Since I began deconstructing my faith 10-12 years ago, I have been keeping notes in Evernote with various tags (later Notion, as I had to abandon Evernote due to its constantly-increasing fees and restrictions). I even made a Mind Map of all the points I had developed.
Two of the the several organizing points were Theodicy (why does God seem to allow evil to happen), and Dystheism (why does God do evil himself). It seems logical to address Theodicy before Dystheism, as Theodicy is more sympathetic to God and a shorter stop on the highway to atheism. Furthermore if you already have a grasp of Dystheism you don’t need to worry about Theodicy because it’s irrelevant. But I might have let the cart get before the horse and wrote about Dystheism before I had completed all my thoughts on the other topic, so I’m going through the notes I made during my deconstruction journey to see what I may have left out.
There are three chief elements in my thoughts on this: 1) Why does God allow evil to exist? (Theodicy) 2) Why is God bad? (Dystheism), and a midway point: 3) Why do God’s people do bad?
This is not the “best possible world”
God must be the best possible entity, otherwise he would not be God… God being supremely good (not merely good), the best possible entity is therefore bound to create not merely a good world but the best possible world, thus giving its inhabitants the best possible arrangements within which to live. Therefore if it is found that we do not live in what is hypothetically the best of all possible worlds, our world is not then the product of a supremely good creator and therefore God did not ultimately create the world—and therefore God does not exist.
Geoffrey Berg, The Six Ways of Atheism
Plato’s Idealism kind of indicates that this is not the Best Possible World. The nature of Platonism is that everything is a copy of an ideal version of the thing, elsewhere. If this were the Best World, the Ideal of everything would exist in this world. And there are plenty of things that are not ideal.
Obviously, a world in which slavery is condoned by the Church and where CSA is perpetrated by Church leaders is not the “best possible world.”
There’s an argument regarding Original Sin that Adam was created with free will, but the fact that he was created with free will means he was imperfect. Theologically, Jesus’ death and resurrection is supposed to free us from the curse of Adam. But all we would have needed for a “best possible world” would be for Adam to have chosen not to eat the fruit. I think I saw somewhere on the internet that if the fall had been delayed by even a fraction of a second that would be a better possible world than this one.
Was God blind to everything until Adam made his choice? Every action has an equal and opposite reaction, and free will is an illusion. When the Big Bang happened, if there was an omniscient being who ignited it, he/she would have had the foresight to see the ramifications of the trajectories of all those different little atoms as they shot out. If God isn’t in control then he’s impotent. If he’s impotent then he’s not God.
Leibniz argues that this is the Best Possible World because of math: the most goodness can be generated here, to counter all the evil. But that’s man’s philosophy. The Bible doesn’t say Adam’s fall was planned. It does not say God is most glorified by the fall. It says Jesus came to fix it. And it ought to have not been broken in the first place.
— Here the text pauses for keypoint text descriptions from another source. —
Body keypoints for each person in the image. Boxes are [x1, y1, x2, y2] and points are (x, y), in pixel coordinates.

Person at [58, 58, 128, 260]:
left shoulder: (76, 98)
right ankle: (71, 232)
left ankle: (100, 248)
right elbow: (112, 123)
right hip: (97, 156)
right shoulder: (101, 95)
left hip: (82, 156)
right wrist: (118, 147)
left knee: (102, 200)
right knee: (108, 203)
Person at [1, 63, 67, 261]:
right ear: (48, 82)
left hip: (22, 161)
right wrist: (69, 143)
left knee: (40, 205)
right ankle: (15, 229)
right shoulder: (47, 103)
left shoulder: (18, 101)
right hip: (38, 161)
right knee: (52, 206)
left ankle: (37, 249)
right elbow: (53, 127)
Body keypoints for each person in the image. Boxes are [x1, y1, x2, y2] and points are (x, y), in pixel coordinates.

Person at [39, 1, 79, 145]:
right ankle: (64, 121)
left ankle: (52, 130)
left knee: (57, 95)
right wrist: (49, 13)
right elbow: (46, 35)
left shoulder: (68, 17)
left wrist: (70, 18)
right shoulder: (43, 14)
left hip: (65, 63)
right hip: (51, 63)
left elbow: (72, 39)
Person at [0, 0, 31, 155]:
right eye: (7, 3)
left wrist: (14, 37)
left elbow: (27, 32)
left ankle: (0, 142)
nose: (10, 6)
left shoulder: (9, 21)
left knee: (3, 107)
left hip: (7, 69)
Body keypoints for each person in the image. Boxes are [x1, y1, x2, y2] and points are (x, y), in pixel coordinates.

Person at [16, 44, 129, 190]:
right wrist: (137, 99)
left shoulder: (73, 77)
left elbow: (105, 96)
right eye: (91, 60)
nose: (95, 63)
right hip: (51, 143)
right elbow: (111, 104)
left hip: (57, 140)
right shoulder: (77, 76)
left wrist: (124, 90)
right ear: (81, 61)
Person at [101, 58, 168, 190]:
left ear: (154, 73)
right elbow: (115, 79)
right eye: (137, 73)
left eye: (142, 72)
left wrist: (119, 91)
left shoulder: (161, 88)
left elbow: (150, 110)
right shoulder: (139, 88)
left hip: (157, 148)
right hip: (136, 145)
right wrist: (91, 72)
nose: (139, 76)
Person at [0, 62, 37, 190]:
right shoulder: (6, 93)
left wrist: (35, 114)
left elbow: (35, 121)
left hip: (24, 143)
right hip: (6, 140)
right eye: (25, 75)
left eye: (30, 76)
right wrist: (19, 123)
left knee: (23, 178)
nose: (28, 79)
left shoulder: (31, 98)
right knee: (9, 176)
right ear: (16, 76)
Why does God allow evil to happen…In the Church?
If Jesus came to fix the world, why is it still so broken… in the Church? Believers have supposedly been sanctified by Christ. Therefore, they ought to be exhibiting the “fruits of the Spirit”: love, joy, peace, patience, kindness, goodness, faithfulness, gentleness and self-control. They ought to live by the Golden Rule, putting others first, but more Christians today are more concerned about guns and trans people and abortion. They deny and cover up CSA and condone slavery.
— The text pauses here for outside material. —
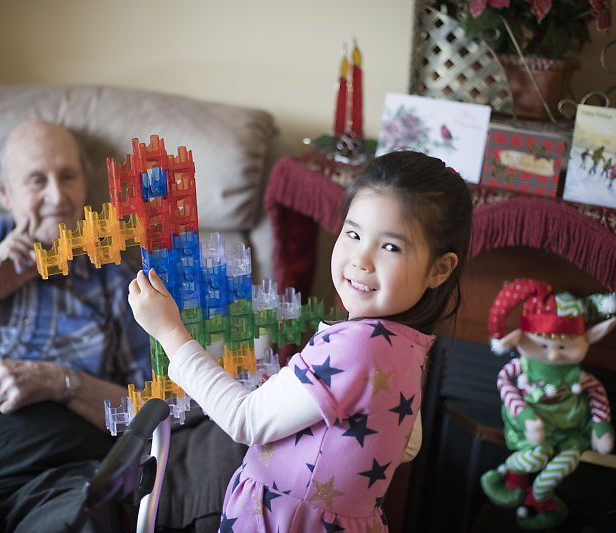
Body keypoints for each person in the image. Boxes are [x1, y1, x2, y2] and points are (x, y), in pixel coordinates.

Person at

‘[R]eligion is a tool used by the ruling class to subjugate the underclass.’ It is surely true that black slaves in America were consoled by promises of another life, which blunted their dissatisfaction with this one and thereby benefited their owners.
Richard Dawkins, The God Delusion
John MacArthur said a couple years ago that black people deserve to be enslaved because of the “curse of Ham.” He also said, “Slavery is not objectionable if you have the right master. It’s the perfect scenario.” I don’t see how this can be reconciled with “In Christ there is neither slave nor free… All are one…” I think any sane person would agree slavery is bad. The corollary: anyone who thinks slavery is good is insane.
I won’t go into details about child sex abuse, because I’ve failed to add Content Warnings and don’t even know how to do that in WordPress, but I will leave you with an excerpt from what Christopher Hitchens concluded. There is a universal revulsion to the rape of a child that does not need to be taught, but this revulsion is lacking within the Church. Therefore:
Since religion has proved itself uniquely delinquent on the one subject where moral and ethical authority might be counted as universal and absolute, I think we are entitled to at least three provisional conclusions. The first is that religion and the churches are manufactured, and that this salient fact is too obvious to ignore. The second is that ethics and morality are quite independent of faith, and cannot be derived from it. The third is that religion is—because it claims a special divine exemption for its practices and beliefs—not just amoral but immoral.